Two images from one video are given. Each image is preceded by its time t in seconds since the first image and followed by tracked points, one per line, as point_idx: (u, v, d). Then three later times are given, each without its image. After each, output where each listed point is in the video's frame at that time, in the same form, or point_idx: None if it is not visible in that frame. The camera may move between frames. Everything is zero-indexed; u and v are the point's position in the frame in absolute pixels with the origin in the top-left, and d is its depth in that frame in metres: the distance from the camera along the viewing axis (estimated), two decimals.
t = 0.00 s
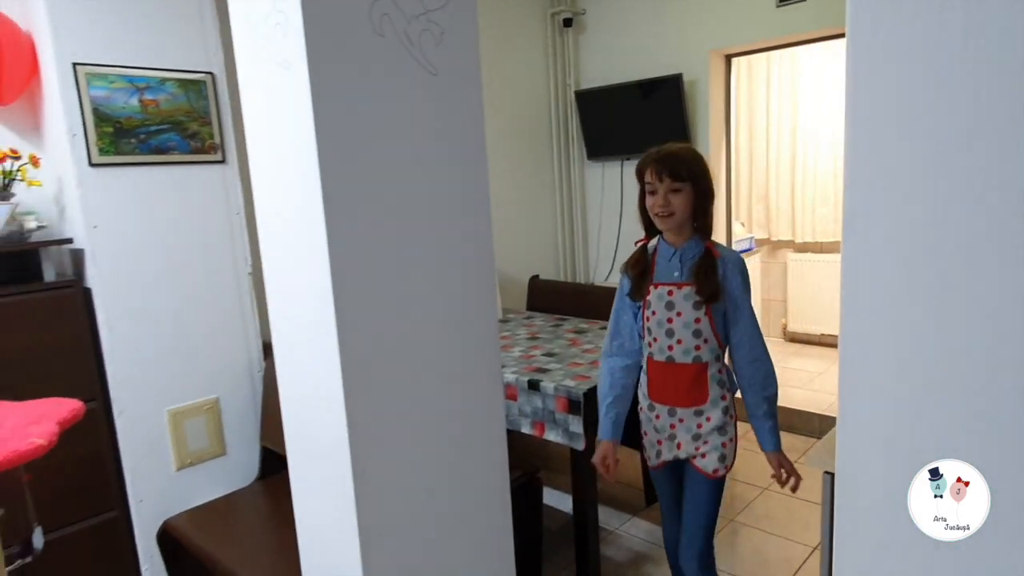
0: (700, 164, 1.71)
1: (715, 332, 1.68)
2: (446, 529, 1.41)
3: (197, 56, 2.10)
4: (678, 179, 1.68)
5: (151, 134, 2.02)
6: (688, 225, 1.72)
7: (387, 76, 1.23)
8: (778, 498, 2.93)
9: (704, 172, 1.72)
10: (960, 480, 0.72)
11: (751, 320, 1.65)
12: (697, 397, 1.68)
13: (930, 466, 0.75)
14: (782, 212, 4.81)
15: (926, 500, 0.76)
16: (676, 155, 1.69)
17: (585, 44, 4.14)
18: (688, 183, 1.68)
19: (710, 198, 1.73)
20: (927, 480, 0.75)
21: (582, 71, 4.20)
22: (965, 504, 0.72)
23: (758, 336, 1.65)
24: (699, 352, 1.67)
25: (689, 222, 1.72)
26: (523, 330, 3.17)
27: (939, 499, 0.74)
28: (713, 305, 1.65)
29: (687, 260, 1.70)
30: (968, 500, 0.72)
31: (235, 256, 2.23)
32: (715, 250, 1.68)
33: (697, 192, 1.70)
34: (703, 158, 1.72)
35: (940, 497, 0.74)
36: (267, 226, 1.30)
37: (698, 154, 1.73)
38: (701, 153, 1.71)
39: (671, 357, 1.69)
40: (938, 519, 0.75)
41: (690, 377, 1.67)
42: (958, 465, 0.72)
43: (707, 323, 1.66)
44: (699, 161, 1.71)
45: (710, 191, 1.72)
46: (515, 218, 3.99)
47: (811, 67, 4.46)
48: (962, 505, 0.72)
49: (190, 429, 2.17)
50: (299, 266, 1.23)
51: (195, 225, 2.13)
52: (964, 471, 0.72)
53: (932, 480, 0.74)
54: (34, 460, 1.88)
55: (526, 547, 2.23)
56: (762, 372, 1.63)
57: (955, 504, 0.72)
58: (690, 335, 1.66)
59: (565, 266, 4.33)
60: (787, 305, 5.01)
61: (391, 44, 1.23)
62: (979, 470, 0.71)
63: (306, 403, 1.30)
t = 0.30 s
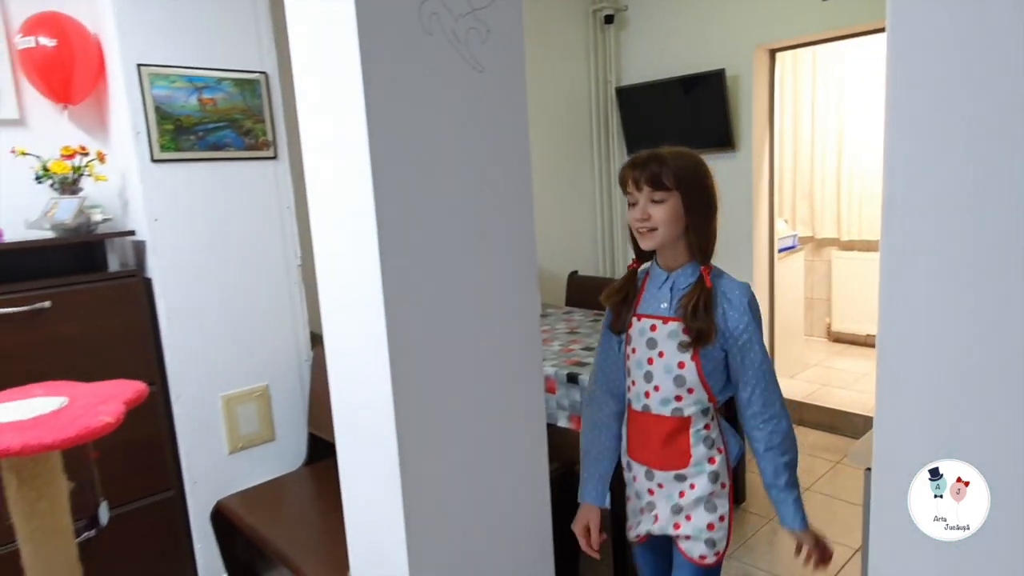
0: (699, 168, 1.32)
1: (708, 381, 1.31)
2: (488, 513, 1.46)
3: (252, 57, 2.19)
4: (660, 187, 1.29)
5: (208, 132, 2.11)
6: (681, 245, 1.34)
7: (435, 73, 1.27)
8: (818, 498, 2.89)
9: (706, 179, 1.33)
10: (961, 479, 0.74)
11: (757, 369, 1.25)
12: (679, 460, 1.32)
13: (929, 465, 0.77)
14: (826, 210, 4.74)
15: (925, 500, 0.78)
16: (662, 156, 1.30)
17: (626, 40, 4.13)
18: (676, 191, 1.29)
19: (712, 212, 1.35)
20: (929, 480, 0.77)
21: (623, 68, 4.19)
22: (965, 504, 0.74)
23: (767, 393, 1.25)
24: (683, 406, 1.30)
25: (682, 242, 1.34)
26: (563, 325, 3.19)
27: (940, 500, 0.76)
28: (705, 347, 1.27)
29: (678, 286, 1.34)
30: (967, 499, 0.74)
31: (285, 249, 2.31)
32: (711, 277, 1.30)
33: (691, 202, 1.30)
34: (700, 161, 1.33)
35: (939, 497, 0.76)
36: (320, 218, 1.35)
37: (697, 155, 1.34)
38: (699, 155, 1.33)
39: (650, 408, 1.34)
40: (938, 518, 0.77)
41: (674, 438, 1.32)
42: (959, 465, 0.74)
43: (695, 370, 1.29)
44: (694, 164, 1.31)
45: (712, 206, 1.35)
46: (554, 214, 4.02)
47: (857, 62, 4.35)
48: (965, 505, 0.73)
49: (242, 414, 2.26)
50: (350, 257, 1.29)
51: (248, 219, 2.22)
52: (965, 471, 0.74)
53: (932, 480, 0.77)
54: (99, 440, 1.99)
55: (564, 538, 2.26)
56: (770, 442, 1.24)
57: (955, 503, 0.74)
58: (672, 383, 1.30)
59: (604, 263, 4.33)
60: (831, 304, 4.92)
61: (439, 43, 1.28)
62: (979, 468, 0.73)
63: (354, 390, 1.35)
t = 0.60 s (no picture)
0: (657, 167, 1.17)
1: (653, 422, 1.17)
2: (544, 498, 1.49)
3: (323, 56, 2.28)
4: (602, 188, 1.16)
5: (282, 128, 2.21)
6: (628, 252, 1.21)
7: (499, 68, 1.31)
8: (882, 505, 2.80)
9: (667, 182, 1.18)
10: (960, 474, 0.75)
11: (682, 420, 1.07)
12: (627, 513, 1.20)
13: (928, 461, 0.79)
14: (897, 208, 4.56)
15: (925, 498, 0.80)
16: (612, 148, 1.17)
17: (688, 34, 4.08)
18: (620, 191, 1.16)
19: (674, 220, 1.20)
20: (929, 480, 0.78)
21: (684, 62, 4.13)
22: (965, 504, 0.75)
23: (693, 449, 1.07)
24: (624, 451, 1.19)
25: (627, 250, 1.20)
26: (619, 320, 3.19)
27: (940, 499, 0.77)
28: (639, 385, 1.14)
29: (628, 314, 1.21)
30: (971, 500, 0.75)
31: (350, 241, 2.41)
32: (655, 303, 1.14)
33: (639, 205, 1.16)
34: (663, 159, 1.17)
35: (940, 496, 0.77)
36: (387, 208, 1.41)
37: (661, 152, 1.18)
38: (662, 150, 1.17)
39: (598, 449, 1.24)
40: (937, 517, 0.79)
41: (616, 482, 1.21)
42: (960, 465, 0.75)
43: (636, 409, 1.17)
44: (652, 162, 1.16)
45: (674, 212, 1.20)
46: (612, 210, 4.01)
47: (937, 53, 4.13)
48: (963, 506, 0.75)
49: (308, 398, 2.36)
50: (415, 246, 1.34)
51: (317, 212, 2.32)
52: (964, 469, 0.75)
53: (933, 479, 0.78)
54: (180, 418, 2.12)
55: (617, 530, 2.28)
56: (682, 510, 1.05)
57: (956, 503, 0.76)
58: (613, 423, 1.19)
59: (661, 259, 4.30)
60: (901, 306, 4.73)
61: (503, 39, 1.31)
62: (982, 466, 0.74)
63: (417, 374, 1.40)
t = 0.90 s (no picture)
0: (580, 180, 0.91)
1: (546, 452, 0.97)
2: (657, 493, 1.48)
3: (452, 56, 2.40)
4: (511, 196, 0.94)
5: (411, 124, 2.35)
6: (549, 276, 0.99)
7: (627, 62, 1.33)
8: None
9: (592, 200, 0.93)
10: (954, 481, 2.61)
11: (575, 458, 0.87)
12: (512, 543, 1.03)
13: (930, 474, 2.61)
14: None
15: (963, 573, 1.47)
16: (531, 148, 0.93)
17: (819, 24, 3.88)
18: (528, 204, 0.93)
19: (593, 247, 0.95)
20: (935, 482, 2.59)
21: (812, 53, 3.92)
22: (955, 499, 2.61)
23: (591, 493, 0.86)
24: (516, 475, 1.01)
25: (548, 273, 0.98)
26: (732, 321, 3.12)
27: (944, 499, 2.60)
28: (526, 404, 0.94)
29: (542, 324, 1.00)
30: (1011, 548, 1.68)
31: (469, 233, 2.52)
32: (555, 319, 0.94)
33: (551, 221, 0.92)
34: (591, 170, 0.91)
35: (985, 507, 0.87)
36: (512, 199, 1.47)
37: (591, 161, 0.92)
38: (594, 155, 0.91)
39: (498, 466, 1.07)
40: (936, 515, 2.59)
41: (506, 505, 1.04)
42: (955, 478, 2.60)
43: (527, 432, 0.98)
44: (573, 175, 0.91)
45: (599, 236, 0.95)
46: (730, 209, 3.90)
47: None
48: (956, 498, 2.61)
49: (427, 380, 2.50)
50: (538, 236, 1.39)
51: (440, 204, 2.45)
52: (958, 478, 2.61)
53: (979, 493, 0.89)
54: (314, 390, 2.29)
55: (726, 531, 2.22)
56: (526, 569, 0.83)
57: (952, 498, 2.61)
58: (510, 441, 1.02)
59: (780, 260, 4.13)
60: None
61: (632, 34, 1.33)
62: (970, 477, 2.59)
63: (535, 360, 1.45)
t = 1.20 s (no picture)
0: (496, 200, 0.99)
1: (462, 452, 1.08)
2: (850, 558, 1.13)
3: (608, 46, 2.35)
4: (445, 204, 1.06)
5: (565, 118, 2.37)
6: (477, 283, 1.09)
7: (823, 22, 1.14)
8: None
9: (512, 216, 1.00)
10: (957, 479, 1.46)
11: (483, 470, 0.98)
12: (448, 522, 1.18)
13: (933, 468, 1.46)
14: None
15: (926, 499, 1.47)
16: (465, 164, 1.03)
17: None
18: (453, 215, 1.04)
19: (509, 263, 1.03)
20: (933, 480, 1.45)
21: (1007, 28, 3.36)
22: (959, 501, 1.46)
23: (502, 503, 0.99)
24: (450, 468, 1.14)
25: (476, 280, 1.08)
26: (897, 330, 2.87)
27: (944, 501, 1.46)
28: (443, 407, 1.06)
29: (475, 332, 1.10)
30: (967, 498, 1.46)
31: (616, 223, 2.44)
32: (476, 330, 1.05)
33: (464, 234, 1.02)
34: (509, 189, 0.99)
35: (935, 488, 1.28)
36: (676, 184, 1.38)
37: (509, 181, 0.99)
38: (509, 178, 0.99)
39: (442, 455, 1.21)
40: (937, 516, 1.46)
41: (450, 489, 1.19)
42: (956, 473, 1.46)
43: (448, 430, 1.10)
44: (491, 193, 0.99)
45: (520, 250, 1.02)
46: (903, 207, 3.54)
47: None
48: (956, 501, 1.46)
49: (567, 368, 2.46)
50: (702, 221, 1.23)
51: (588, 193, 2.40)
52: (964, 475, 1.45)
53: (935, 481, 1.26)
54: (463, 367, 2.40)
55: (880, 552, 2.07)
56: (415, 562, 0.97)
57: (954, 500, 1.47)
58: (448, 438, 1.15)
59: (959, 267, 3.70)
60: None
61: None
62: (971, 474, 1.43)
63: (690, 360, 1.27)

##############################

Aim of the task: From the listing above, output exactly the run of lines that starts with the line containing "21: (812, 53, 3.92)" and ends with the line containing "41: (506, 505, 1.04)".

Reply:
21: (812, 53, 3.92)
22: (955, 499, 2.61)
23: (591, 493, 0.86)
24: (516, 475, 1.01)
25: (548, 273, 0.98)
26: (732, 321, 3.12)
27: (944, 499, 2.60)
28: (526, 404, 0.94)
29: (542, 324, 1.00)
30: (1011, 548, 1.68)
31: (469, 233, 2.52)
32: (555, 319, 0.94)
33: (551, 221, 0.92)
34: (591, 170, 0.91)
35: (985, 507, 0.87)
36: (512, 199, 1.47)
37: (591, 161, 0.92)
38: (594, 155, 0.91)
39: (498, 466, 1.07)
40: (936, 515, 2.59)
41: (506, 505, 1.04)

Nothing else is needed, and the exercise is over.